Haiqiang Niu, PhD, Institute of Acoustics, Chinese Academy of Sciences, China

Dr. Haiqiang Niu is a full Professor at the State Key Laboratory of Acoustics, Institute of Acoustics, Chinese Academy of Sciences. He is currently serving as an associate editor for the Journal of the Acoustical Society of America (JASA). He is also a member of the Young Scientist Committee for several journals, including Chinese Physics Letters, Chinese Physics B, Acta Physica Sinica, Physics, and Acta Acustica. Additionally, he is a member of the Youth Innovation Promotion Association of the Chinese Academy of Sciences. Dr. Niu received his PhD in Acoustics from the Institute of Acoustics, Chinese Academy of Sciences, in 2014. From 2015 to 2017, he worked as a postdoctoral researcher at the Scripps Institution of Oceanography, University of California San Diego. He became an associate professor in 2018 and was promoted to full professor in 2021. His research interests include machine learning in ocean acoustics, sparse Bayesian learning in acoustical signal processing, geoacoustic inversion, and ocean acoustical tomography.

Alan Hunter, PhD, University of Bath, UK

Dr. Alan Hunter received the BE(Hons) and PhD degrees in Electrical and Electronic Engineering from the University of Canterbury, New Zealand in 2001 and 2006, respectively. From 2007 to 2010, he was a Research Associate with the University of Bristol, United Kingdom, and from 2010 to 2014, he was a Defence Scientist with TNO (Netherlands Organisation for Applied Scientific Research) in The Hague, Netherlands.

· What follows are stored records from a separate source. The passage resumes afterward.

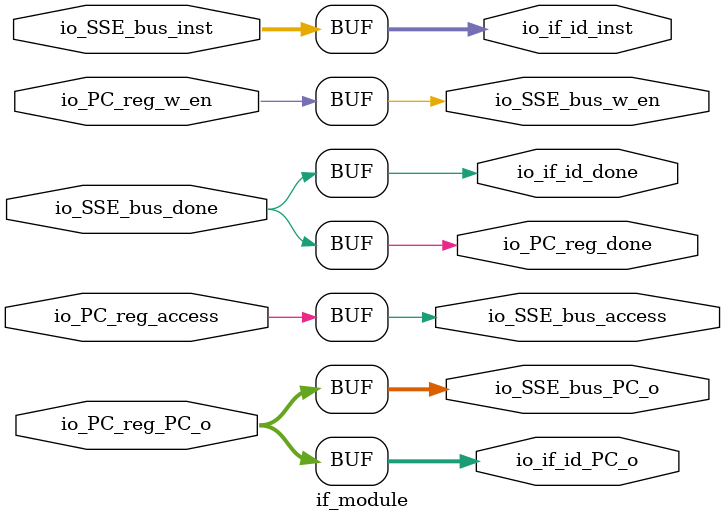
<source format=v>

`timescale 1ns/1ps

module if_module (
  input               io_PC_reg_access,
  input               io_PC_reg_w_en,
  input      [31:0]   io_PC_reg_PC_o,
  output              io_PC_reg_done,
  output              io_if_id_done,
  output     [31:0]   io_if_id_PC_o,
  output     [31:0]   io_if_id_inst,
  input      [31:0]   io_SSE_bus_inst,
  input               io_SSE_bus_done,
  output              io_SSE_bus_access,
  output              io_SSE_bus_w_en,
  output     [31:0]   io_SSE_bus_PC_o
);


  assign io_SSE_bus_access = io_PC_reg_access;
  assign io_SSE_bus_PC_o = io_PC_reg_PC_o;
  assign io_SSE_bus_w_en = io_PC_reg_w_en;
  assign io_PC_reg_done = io_SSE_bus_done;
  assign io_if_id_done = io_SSE_bus_done;
  assign io_if_id_inst = io_SSE_bus_inst;
  assign io_if_id_PC_o = io_PC_reg_PC_o;

endmodule

</source>
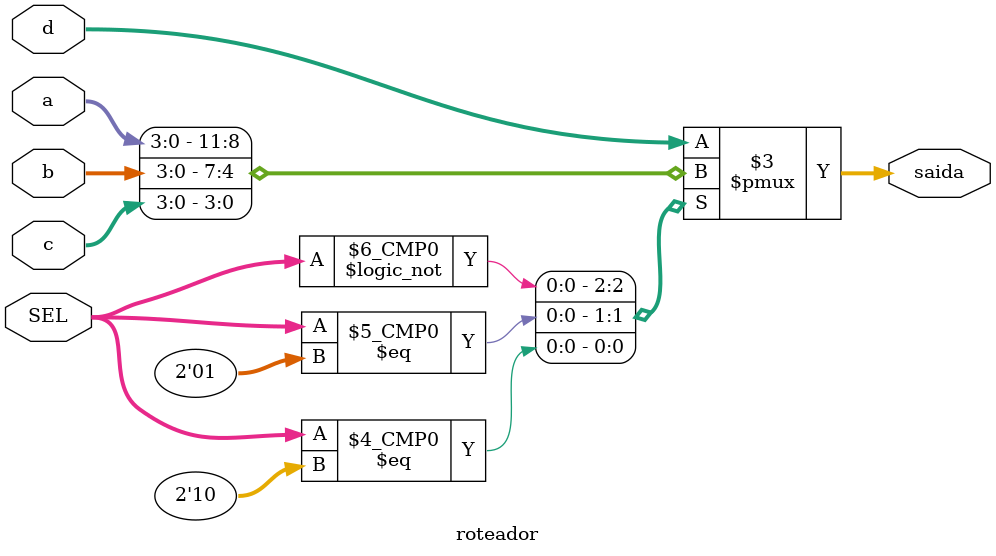
<source format=sv>

parameter SEL_BITS = 2;
module roteador (input logic [3:0] a, b, c, d,
                 input logic [SEL_BITS-1:0] SEL,
                 output logic [3:0] saida  
                );
  
   always_comb begin
	case(SEL)
  	2'b00: saida <= a; 
  	2'b01: saida <= b; 
  	2'b10: saida <= c; 
  	default: saida <= d;
	endcase
  end

endmodule
</source>
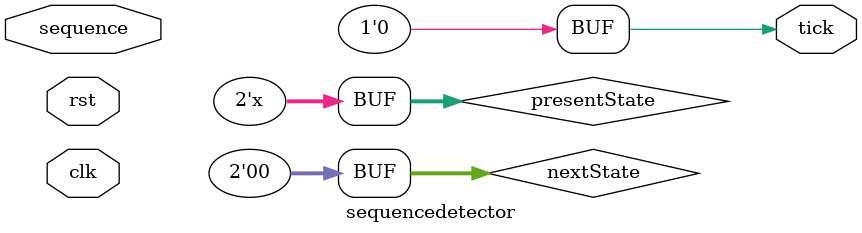
<source format=v>
module sequencedetector(
    input wire clk,rst,sequence,
    output reg tick
    );
localparam A=2'b00;
localparam B=2'b01;
localparam C=2'b10;
localparam D=2'b11;
reg[1:0]presentState,nextState;
always@(posedge clk,posedge rst)
begin
if(rst)
  presentState<=A;
  else presentState<=nextState;
end
//next state logic
always@(*)
begin
  //default or unassigned state remain same
   presentState=nextState;
	tick=1'b0;
case(presentState)
  A: if(sequence) nextState=B;
     else nextState=A;
  B: begin
     if(sequence) nextState=C;
	   else nextState=A;
		end
  C: begin
     if(sequence) nextState=C;
	   else nextState=D;
		end
  D: if(sequence)begin nextState=B;tick=1'b1;end
	   else nextState=A;
  default:begin
     tick=1'b0;nextState=A;
	  end
endcase
end
endmodule

</source>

In 2014, he joined the Faculty of Engineering at the University of Bath, United Kingdom, where he is currently a Reader (Associate Professor) and Deputy Head of Department in Mechanical Engineering. Since 2017, he has also been an Adjunct Associate Professor with the Department of Informatics, University of Oslo, Norway. His research interests are in underwater acoustics, signal processing, imaging, and machine intelligence. He is particularly interested in applications in underwater remote sensing using sonar and marine robotics. Alan is a Senior Member of the Institute of Electrical and Electronic Engineers (IEEE), and Associate Editor for the IEEE Journal of Oceanic Engineering.

Timothy Rogers, PhD, The University of Sheffield, UK

Dr. Timothy Rogers is a Senior Lecturer in the Dynamics Research Group at The University of Sheffield. His research interests lie at the intersection of data-driven analysis and engineering dynamics. Problems of interest include machine learning, particularly Bayesian methods, for signal processing, system identification and monitoring of engineering systems. His research is motivated by combining maximum value from engineering insight and understanding with the flexibility of models which are able to learn from data, when doing so there is interest not just in predictive accuracy of developed models but also in enabling interpretability, in a physical sense, of the solutions being returned.